Frapper l'Université du Québec à Montréal est un sport très québécois. Je suis né en Belgique, suis passé par les États-Unis avant d'arriver comme professeur à l'UQAM en 1995. En 20 ans, j'ai remarqué à de nombreuses reprises à quel point l'opinion publique, les médias et les autres universités prenaient plaisir à mettre l'UQAM au ban.

L'UQAM elle-même excelle dans l'art de l'autoflagellation. Quelle surprise pour moi qui débarquais du reste du monde où l'UQAM a une réputation extrêmement positive! À l'Université Carnegie-Mellon, où je terminais alors mon doctorat, mon directeur de thèse, Finn Kydland, futur Nobel d'économie (2004), m'avait convaincu d'accepter l'offre de l'UQAM. Le noyau de chercheurs dans mon domaine à l'époque y était très prometteur. Aujourd'hui, je peux vous dire qu'il est exceptionnel. Le Département des sciences économiques de l'École des sciences de la gestion (ESG) de l'UQAM est un joyau dans la discipline.

À la suite de l'intervention policière de mercredi dernier, pour chasser des murs de l'UQAM un groupuscule anarchiste d'individus masqués, les médias se sont déchaînés: on parle de dérive, on attaque la réputation de l'université, on annonce sa fin proche. Pourquoi? En 2012, lorsque le recteur Breton de l'Université de Montréal a demandé l'aide de la police pour rétablir l'ordre, a-t-on décrété que c'était la fin de l'Université de Montréal? Les policiers ne sont-ils pas entrés à l'Université Laval le 23 mars dernier dans l'indifférence générale? Pourquoi une telle différence de traitement?

L'université n'est pas un lieu où l'on peut s'exprimer par la violence. Sanctuaire ou pas, il ne peut offrir un abri à des individus cagoulés, armés de marteaux, qui ne cherchent que la violence. Ce ne sont pas des étudiants à qui enseigner le libre arbitre. Ce ne sont probablement pas des étudiants. J'applaudis mon recteur, Robert Proulx, qui a eu le courage d'affirmer avec force que l'Université ne permettrait pas qu'on atteigne à sa mission.
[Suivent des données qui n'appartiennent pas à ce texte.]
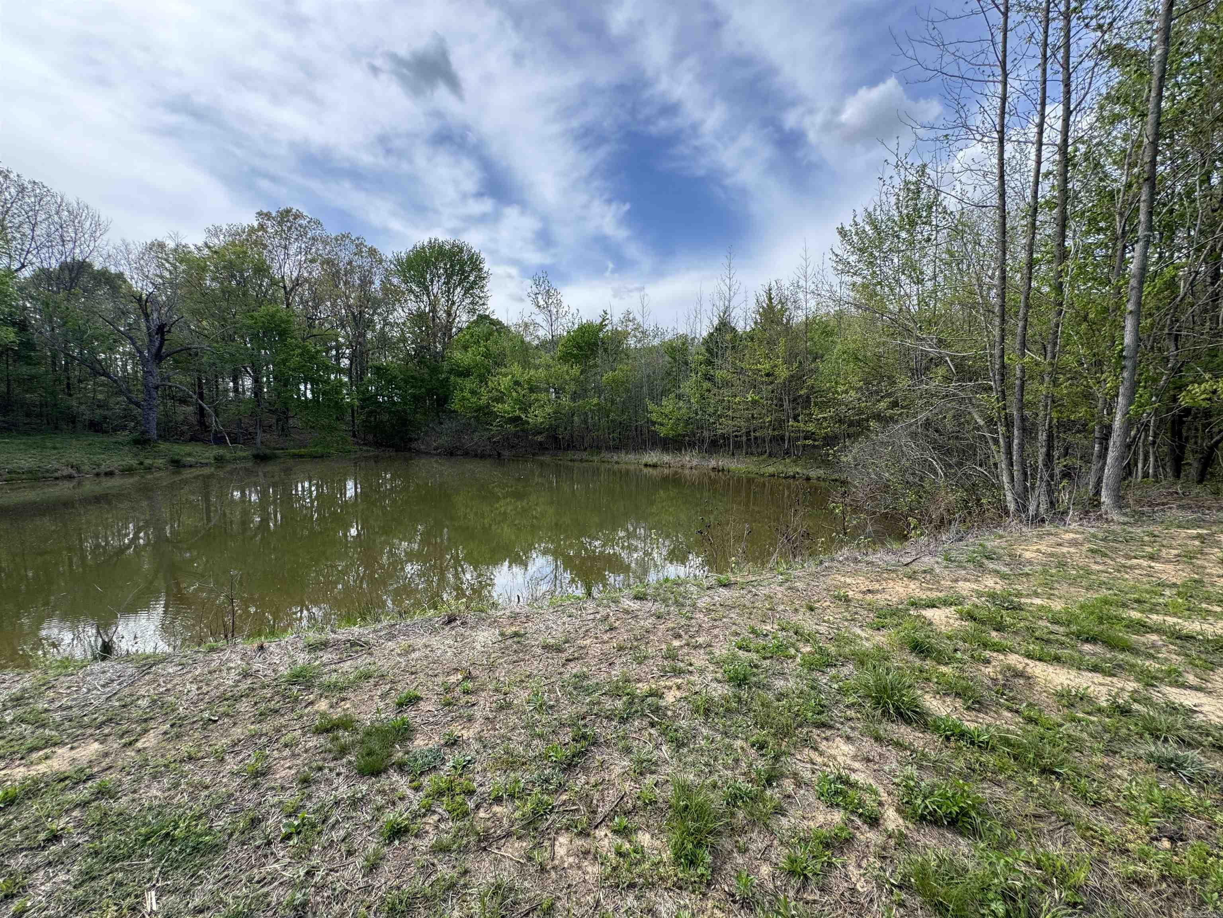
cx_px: 612
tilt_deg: -2.6
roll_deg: +0.1
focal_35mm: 14
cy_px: 459
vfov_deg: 85.7
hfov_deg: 102.1
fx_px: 495
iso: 40
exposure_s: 1/615
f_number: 2.2
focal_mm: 2.22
Réaction douteuse du syndicat

Nous avons tous vu à la télévision une vingtaine de professeurs et de chargés de cours, menés par la présidente du syndicat des professeurs, Michèle Nevert, former une chaîne humaine pour repousser les policiers. Ils exigeaient la démission sur-le-champ du recteur. Condamnaient-ils avec autant de zèle la violence et l'intimidation des individus cagoulés?

Le geste était déplorable et m'a semblé profondément mesquin. Comment peut-on penser se faire du capital politique dans un tel contexte? Ce geste est décrié par de très nombreux professeurs qui, même s'ils sont en période de négociation de convention collective, n'auraient jamais songé vouloir affaiblir leur recteur à un moment aussi critique. Mme Nevert a manqué toute une occasion de montrer sa solidarité avec son institution.

Doyen de l'ESG UQAM depuis deux ans, je suis particulièrement fier de mon École. Avec près de 15 000 étudiants dans les domaines de la gestion, de la comptabilité, de l'économie et des études urbaines, l'ESG est la plus grande école de gestion du Canada et la plus grande école de gestion francophone du monde.

Nous recrutons nos professeurs dans les meilleures universités: Princeton, MIT, Stanford, Cambridge, Boston, Londres, Louvain... C'est à l'ESG UQAM qu'ont étudié Patrick Pichette, ex-numéro deux de Google, Mario Plourde, PDG de Cascades, Martin Thibodeau, président de RBC QC, Sylvain Roy, président de Rogers QC, Mark Weightman, PDG des Alouettes, Jean Gattuso, PDG de Lassonde, etc.

L'UQAM et l'ESG sont une source de grande fierté pour le Québec, qui doit décidément, une fois pour toutes, apprendre à être fier de ses trésors.